The vast majority of people think that hot or spicy dishes cause peptic ulcers. The simple truth is that a bacteria named Helicobacter Pylori (H-Pylori) is the principle reason most people contract this ulcer. The peptic ulcers ability to cause pain for the individuals that have it can be accentuated by not maintaining a "Acid Reflux Diet".

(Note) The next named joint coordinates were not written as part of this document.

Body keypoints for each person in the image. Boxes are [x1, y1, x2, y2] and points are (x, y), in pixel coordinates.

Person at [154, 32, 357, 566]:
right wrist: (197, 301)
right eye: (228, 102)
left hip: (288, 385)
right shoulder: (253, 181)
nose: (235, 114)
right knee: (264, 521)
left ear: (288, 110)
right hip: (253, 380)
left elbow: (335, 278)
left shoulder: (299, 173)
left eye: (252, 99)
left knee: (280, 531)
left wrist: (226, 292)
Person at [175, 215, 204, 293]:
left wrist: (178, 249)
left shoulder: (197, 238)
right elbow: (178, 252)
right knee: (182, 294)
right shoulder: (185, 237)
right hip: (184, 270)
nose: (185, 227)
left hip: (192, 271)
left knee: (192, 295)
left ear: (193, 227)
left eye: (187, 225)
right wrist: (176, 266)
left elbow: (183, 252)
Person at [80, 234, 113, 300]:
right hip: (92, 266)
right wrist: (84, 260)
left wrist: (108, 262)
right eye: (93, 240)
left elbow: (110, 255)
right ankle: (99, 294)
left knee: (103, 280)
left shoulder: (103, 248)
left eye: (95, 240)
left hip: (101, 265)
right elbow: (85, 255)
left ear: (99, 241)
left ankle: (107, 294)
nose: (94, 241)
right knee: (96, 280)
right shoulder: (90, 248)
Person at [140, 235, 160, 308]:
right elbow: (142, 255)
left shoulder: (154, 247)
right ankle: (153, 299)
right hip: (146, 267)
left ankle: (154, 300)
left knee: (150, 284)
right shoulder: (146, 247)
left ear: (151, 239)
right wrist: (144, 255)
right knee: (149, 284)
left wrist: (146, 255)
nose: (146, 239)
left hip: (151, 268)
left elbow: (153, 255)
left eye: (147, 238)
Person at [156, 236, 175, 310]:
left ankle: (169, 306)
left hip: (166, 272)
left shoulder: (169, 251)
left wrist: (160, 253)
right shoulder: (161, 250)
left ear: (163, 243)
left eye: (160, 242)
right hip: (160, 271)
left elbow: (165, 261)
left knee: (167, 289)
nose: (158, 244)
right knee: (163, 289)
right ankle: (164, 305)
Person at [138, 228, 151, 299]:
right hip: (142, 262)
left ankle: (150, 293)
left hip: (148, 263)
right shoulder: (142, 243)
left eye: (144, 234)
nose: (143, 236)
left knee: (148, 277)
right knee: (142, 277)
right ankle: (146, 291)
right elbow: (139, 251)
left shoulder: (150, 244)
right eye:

The H-Pylori bacteria is normally contracted as a child and this can happen in many ways, such as through contaminated food or water, or being in the proximity of an individual that already has it. Infections are more widespread in individuals aged 60 or older and in people that live in developing countries. The majority of people that have H-Pylori do not display any symptoms until they're older. In fact, they may go through life unaware that they're infected.
Even though the H-Pylori illness typically does not bring about trouble in childhood, if not treated properly it can cause gastritis, peptic ulcer disease, and even stomach cancer later in life.
Years ago people that had H-Pylori meant surviving with in an unremitting state of pain and agony for years or even a lifetime. Fortunately today we possess an enhanced knowledge of the cause of peptic ulcers and how to treat it to cure the people that can be cured.
H-Pylori May be Detected with the Following Test
1) Tissue tests
2) Blood tests
3) Stool tests
4) Breath tests
The majority of H-Pylori associated ulcers can be cured with a treatment that blends two separate types of antibiotics and an acid suppressor. The antibiotics are usually prescribed for a one to two week period and the antacid is given for two to three months. The ulcer may take up to eight weeks to heal, but the pain normally goes away after a week or so.